C’est finalement comme si on se connaissait depuis longtemps : ça prend, tout de suite, la conversation, comme une mayonnaise. Comme celle avant son spectacle ?
J’ose. J’ose un trait d’humour qui pourrait sembler un crise de lèse-majesté alors que j’ai aimé ce moment, ces heures qui passent devant un thé vert puis un autre et son spectacle, mercredi, puissant. Quelle performance !, lui avais-je écrit.
Devant le deuxième thé, chez moi, je lui tend le catalogue “L’image d’après”, catalogue d’une exposition que je n’ai jamais vue, livre qui m’a aidé à me questionner autrefois. C’était lorsque je travaillais sur la série”Vous Suivre”, je crois, car il y avait gravée en moi une image du film Pas de printemps pour Marnie, d’Alfred Hitchock : Tippie Hedren marche de dos sur un quai de gare.

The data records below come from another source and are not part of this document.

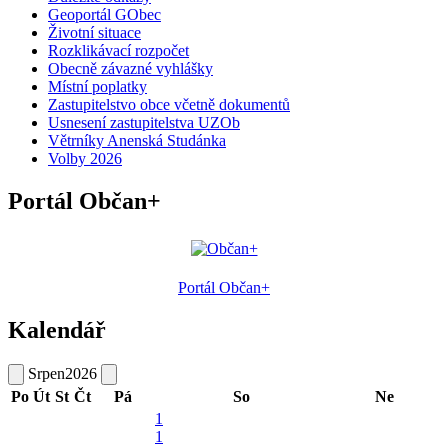
Geoportál GObec
Životní situace
Rozklikávací rozpočet
Obecně závazné vyhlášky
Místní poplatky
Zastupitelstvo obce včetně dokumentů
Usnesení zastupitelstva UZOb
Větrníky Anenská Studánka
Volby 2026
Portál Občan+
Portál Občan+
Kalendář
Srpen
2026
Po
Út
St
Čt
Pá
So
Ne
1
1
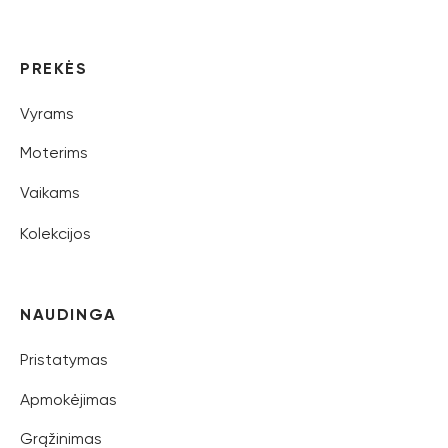
PREKĖS
Vyrams
Moterims
Vaikams
Kolekcijos
NAUDINGA
Pristatymas
Apmokėjimas
Grąžinimas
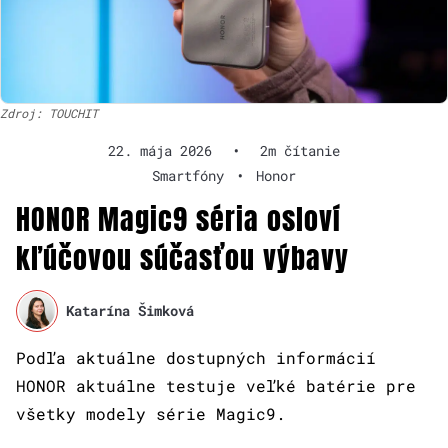
Zdroj: TOUCHIT
22. mája 2026
•
2m čítanie
Smartfóny
•
Honor
HONOR Magic9 séria osloví
kľúčovou súčasťou výbavy
Katarína Šimková
Podľa aktuálne dostupných informácií
HONOR aktuálne testuje veľké batérie pre
všetky modely série Magic9.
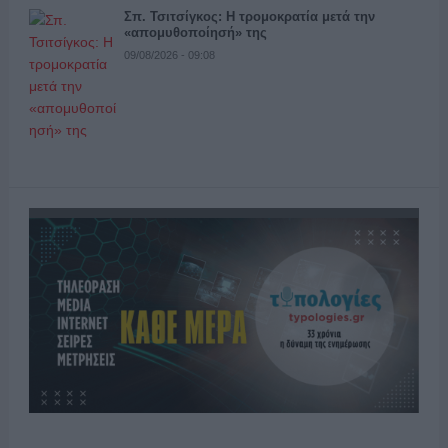
Σπ. Τσιτσίγκος: Η τρομοκρατία μετά την
«απομυθοποίησή» της
09/08/2026 - 09:08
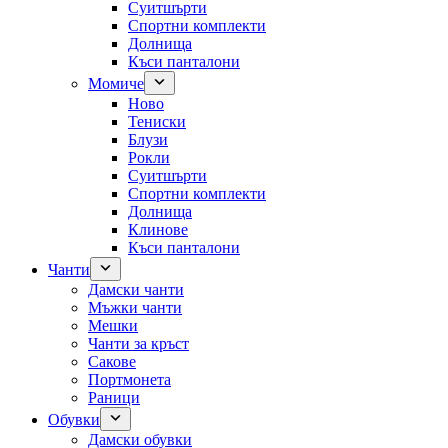
Суитшърти
Спортни комплекти
Долнища
Къси панталони
Момиче
Ново
Тениски
Блузи
Рокли
Суитшърти
Спортни комплекти
Долнища
Клинове
Къси панталони
Чанти
Дамски чанти
Мъжки чанти
Мешки
Чанти за кръст
Сакове
Портмонета
Раници
Обувки
Дамски обувки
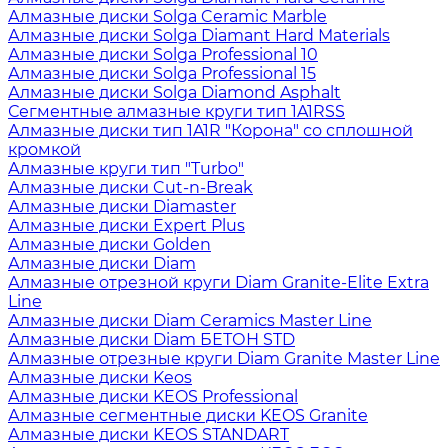
Алмазные диски Solga Ceramic Marble
Алмазные диски Solga Diamant Hard Materials
Алмазные диски Solga Professional 10
Алмазные диски Solga Professional 15
Алмазные диски Solga Diamond Asphalt
Сегментные алмазные круги тип 1A1RSS
Алмазные диски тип 1A1R "Корона" со сплошной
кромкой
Алмазные круги тип "Turbo"
Алмазные диски Cut-n-Break
Алмазные диски Diamaster
Алмазные диски Expert Plus
Алмазные диски Golden
Алмазные диски Diam
Алмазные отрезной круги Diam Granite-Elite Extra
Line
Алмазные диски Diam Ceramics Master Line
Алмазные диски Diam БЕТОН STD
Алмазные отрезные круги Diam Granite Master Line
Алмазные диски Keos
Алмазные диски KEOS Professional
Алмазные сегментные диски KEOS Granite
Алмазные диски KEOS STANDART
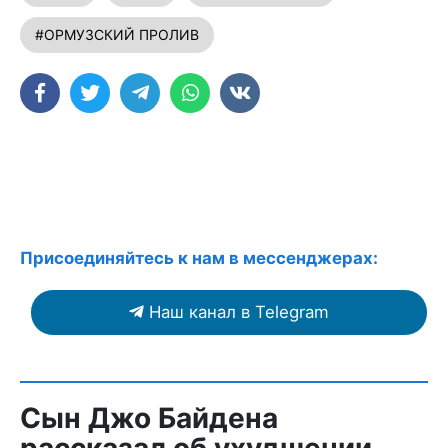
#ОРМУЗСКИЙ ПРОЛИВ
Присоединяйтесь к нам в мессенджерах:
Наш канал в Telegram
Сын Джо Байдена
рассказал об ухудшении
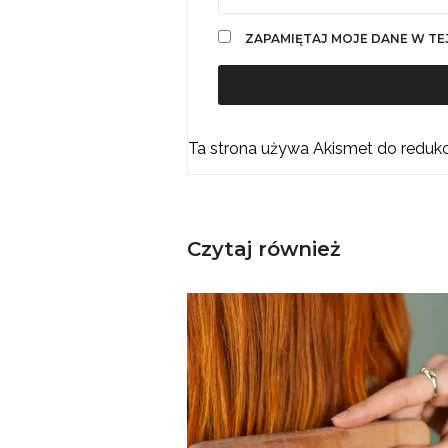
ZAPAMIĘTAJ MOJE DANE W TE
Ta strona używa Akismet do reduk
Czytaj również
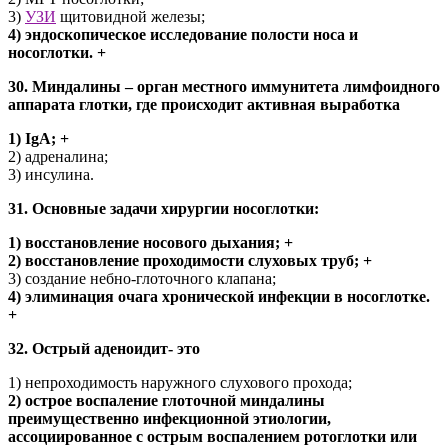
3)
УЗИ
щитовидной железы;
4) эндоскопическое исследование полости носа и
носоглотки. +
30. Миндалины – орган местного иммунитета лимфоидного
аппарата глотки, где происходит активная выработка
1) IgA; +
2) адреналина;
3) инсулина.
31. Основные задачи хирургии носоглотки:
1) восстановление носового дыхания; +
2) восстановление проходимости слуховых труб; +
3) создание небно-глоточного клапана;
4) элиминация очага хронической инфекции в носоглотке.
+
32. Острый аденоидит- это
1) непроходимость наружного слухового прохода;
2) острое воспаление глоточной миндалины
преимущественно инфекционной этиологии,
ассоциированное с острым воспалением ротоглотки или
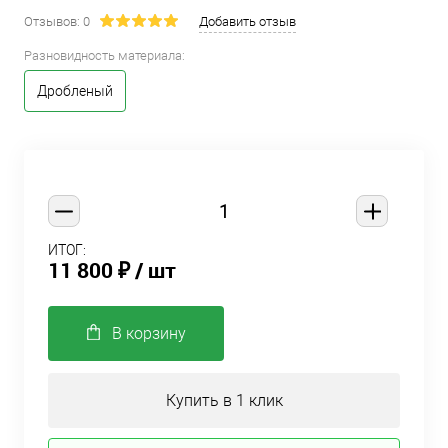
Отзывов: 0
Добавить отзыв
Разновидность материала:
Дробленый
ИТОГ:
11 800 ₽
/ шт
В корзину
Купить в 1 клик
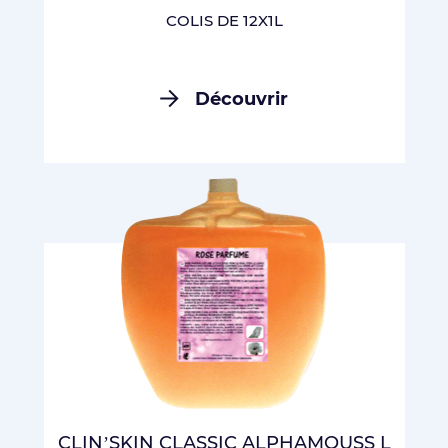
COLIS DE 12X1L
Découvrir
CLIN’SKIN CLASSIC ALPHAMOUSS L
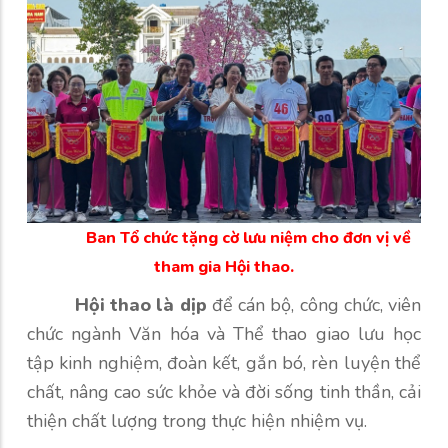
Ban Tổ chức tặng cờ lưu niệm cho đơn vị về
tham gia Hội thao.
Hội thao
là dịp
để cán bộ, công chức, viên
chức ngành Văn hóa
và
Thể thao giao lưu học
tập kinh nghiệm, đoàn kết, gắn bó, rèn luyện thể
chất, nâng cao sức khỏe và đời sống tinh thần, cải
thiện chất lượng trong thực hiện nhiệm vụ.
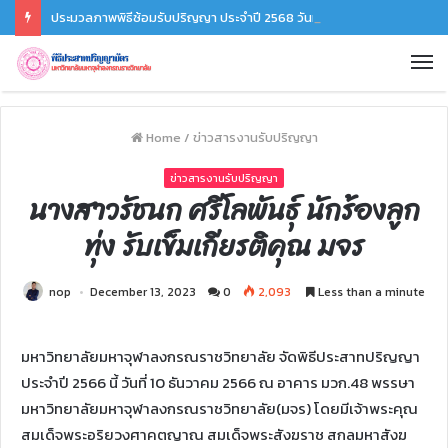
ประมวลภาพพิธีซ้อมรับปริญญา ประจำปี 2568 วันที่ 6 ธ.ค. 68
Home
/
ข่าวสารงานรับปริญญา
ข่าวสารงานรับปริญญา
นางสาวรัชนก ศรีโลพันธุ์ นักร้องลูก
ทุ่ง รับเข็มเกียรติคุณ มจร
nop
December 13, 2023
0
2,093
Less than a minute
มหาวิทยาลัยมหาจุฬาลงกรณราชวิทยาลัย จัดพิธีประสาทปริญญา
ประจำปี 2566 นี้ วันที่ 10 ธันวาคม 2566 ณ อาคาร มวก.48 พรรษา
มหาวิทยาลัยมหาจุฬาลงกรณราชวิทยาลัย(มจร) โดยมีเจ้าพระคุณ
สมเด็จพระอริยวงศาคตญาณ สมเด็จพระสังฆราช สกลมหาสังฆ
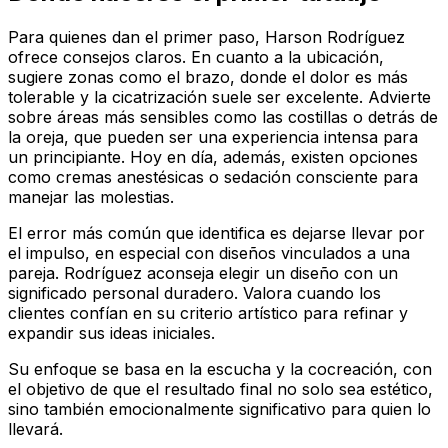
Para quienes dan el primer paso, Harson Rodríguez
ofrece consejos claros. En cuanto a la ubicación,
sugiere zonas como el brazo, donde el dolor es más
tolerable y la cicatrización suele ser excelente. Advierte
sobre áreas más sensibles como las costillas o detrás de
la oreja, que pueden ser una experiencia intensa para
un principiante. Hoy en día, además, existen opciones
como cremas anestésicas o sedación consciente para
manejar las molestias.
El error más común que identifica es dejarse llevar por
el impulso, en especial con diseños vinculados a una
pareja. Rodríguez aconseja elegir un diseño con un
significado personal duradero. Valora cuando los
clientes confían en su criterio artístico para refinar y
expandir sus ideas iniciales.
Su enfoque se basa en la escucha y la cocreación, con
el objetivo de que el resultado final no solo sea estético,
sino también emocionalmente significativo para quien lo
llevará.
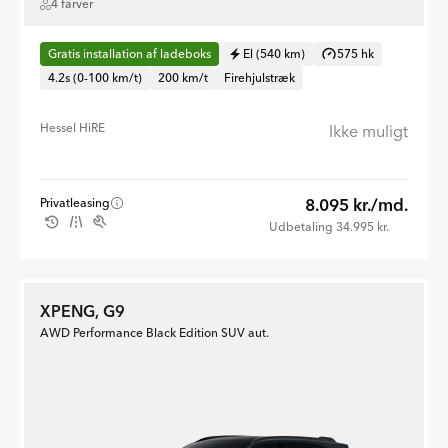
4 farver
Gratis installation af ladeboks
El (540 km)
575 hk
4.2s (0-100 km/t)
200 km/t
Firehjulstræk
Hessel HiRE
Ikke muligt
8.095 kr./md.
Privatleasing
Udbetaling 34.995 kr.
XPENG, G9
AWD Performance Black Edition SUV aut.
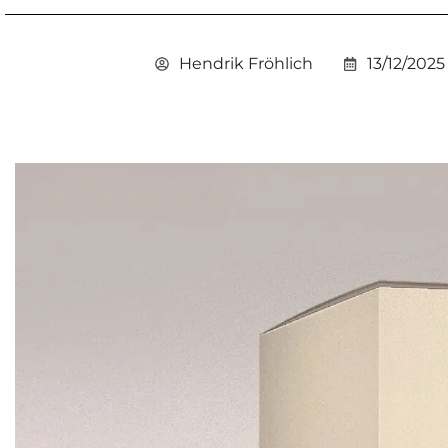
Hendrik Fröhlich
13/12/2025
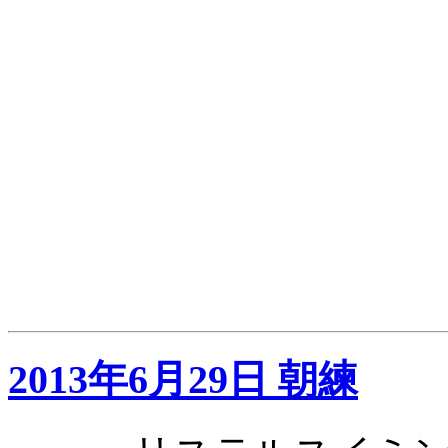
2013年6月29日 朝練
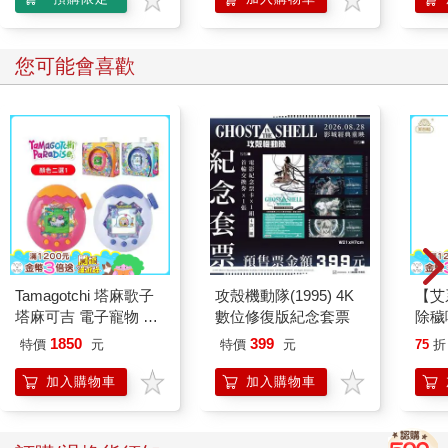
您可能會喜歡
Tamagotchi 塔麻歌子
攻殼機動隊(1995) 4K
【艾
塔麻可吉 電子寵物 樂
數位修復版紀念套票
除穢
園系列（熱帶橙果／極
平安
1850
399
特價
元
特價
元
75
折
地冰雪）
抹草
另有
加入購物車
加入購物車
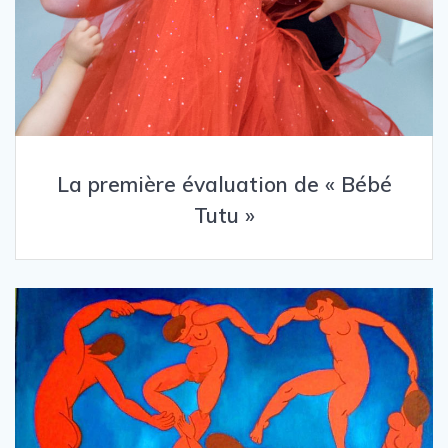
La première évaluation de « Bébé
Tutu »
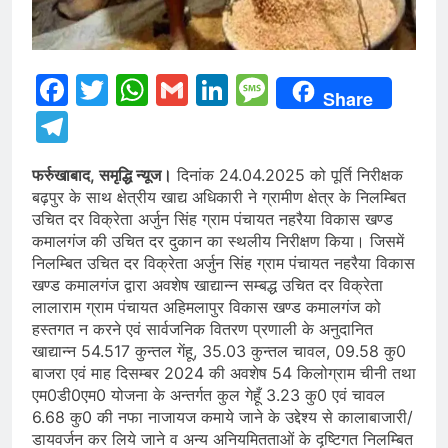
Facebook
Twitter
WhatsApp
Gmail
LinkedIn
Message
Share
Telegram
फर्रुखाबाद, समृद्धि न्यूज।
दिनांक 24.04.2025 को पूर्ति निरीक्षक
बढ़पुर के साथ क्षेत्रीय खाद्य अधिकारी ने ग्रामीण क्षेत्र के निलम्बित
उचित दर विक्रेता अर्जुन सिंह ग्राम पंचायत नहरैया विकास खण्ड
कमालगंज की उचित दर दुकान का स्थलीय निरीक्षण किया। जिसमें
निलम्बित उचित दर विक्रेता अर्जुन सिंह ग्राम पंचायत नहरैया विकास
खण्ड कमालगंज द्वारा अवशेष खाद्यान्न सम्बद्ध उचित दर विक्रेता
लालाराम ग्राम पंचायत अहिमलापुर विकास खण्ड कमालगंज को
हस्तगत न करने एवं सार्वजनिक वितरण प्रणाली के अनुदानित
खाद्यान्न 54.517 कुन्तल गेंहू, 35.03 कुन्तल चावल, 09.58 कु0
बाजरा एवं माह दिसम्बर 2024 की अवशेष 54 किलोग्राम चीनी तथा
एम0डी0एम0 योजना के अन्तर्गत कुल गेहूँ 3.23 कु0 एवं चावल
6.68 कु0 की नफा नाजायज कमाये जाने के उद्देश्य से कालाबाजारी/
डायवर्जन कर लिये जाने व अन्य अनियमितताओं के दृष्टिगत निलम्बित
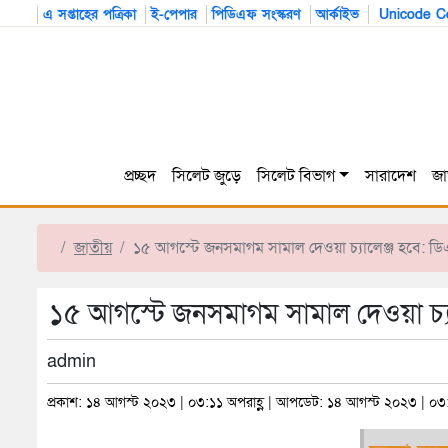
এ সপ্তাহের পত্রিকা
ই-পেপার
পিডিএফ সংস্করণ
আর্কাইভ
Unicode Co
প্রচ্ছদ
সিলেট জুড়ে
সিলেট বিভাগ
সারাদেশ
জা
জাতীয়
১৫ আগস্টে জনসমাগম সামাল দেওয়া চ্যালেঞ্জ হবে: ড
১৫ আগস্টে জনসমাগম সামাল দেওয়া চ্য
admin
প্রকাশ: ১৪ আগস্ট ২০২৩ | ০৩:১১ অপরাহ্ণ | আপডেট: ১৪ আগস্ট ২০২৩ | ০৩:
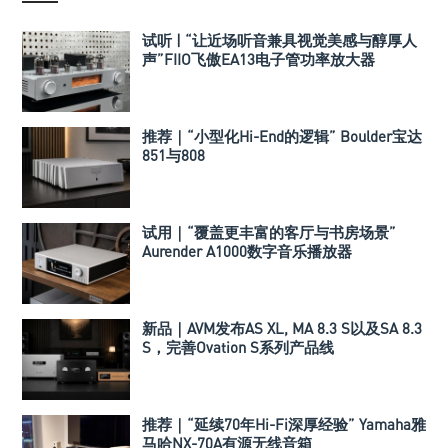
试听 | “让近场听音兼具视觉美感与醇厚人
声”FIIO飞傲EA13电子管功率放大器
推荐｜“小型化Hi-End的逻辑” Boulder宝达
851与808
试用｜“覆盖更丰富的客厅与书房场景”
Aurender A1000数字音乐播放器
新品｜AVM发布AS XL, MA 8.3 S以及SA 8.3
S，完善Ovation S系列产品线
推荐｜“延续70年Hi-Fi深厚经验” Yamaha雅
马哈NX-70A有源无线音箱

J’ai sorti le livre car je savais que ce livre touchait cela du doigt une part de ma photographie évoquée par Nicolas devant le premier thé : celle qui ne fait pas que saisir un moment, mais celle qui laisse la suite en suspens, notamment lorsque les corps se déshabillent. J’étais très heureux qu’il voit cela dans mes photos, Nicolas. J’étais très heureux, je lui suis donc là, de parler avec lui, de me sentir artiste – notion très fragile pour moi -, face à un autre artiste, et de l’entendre parler de lui. Il y avait une convergence, rare. C’est quelque chose qui me manque, ici, de parler avec quelqu’un qui crée. On parle de la nécessité de créer, aussi, enfin lui surtout en parle, j’acquiesce. Il sait dire ; il a su se nourrir de références que je n’ai pas, d’une assurance que je n’ai pas non plus.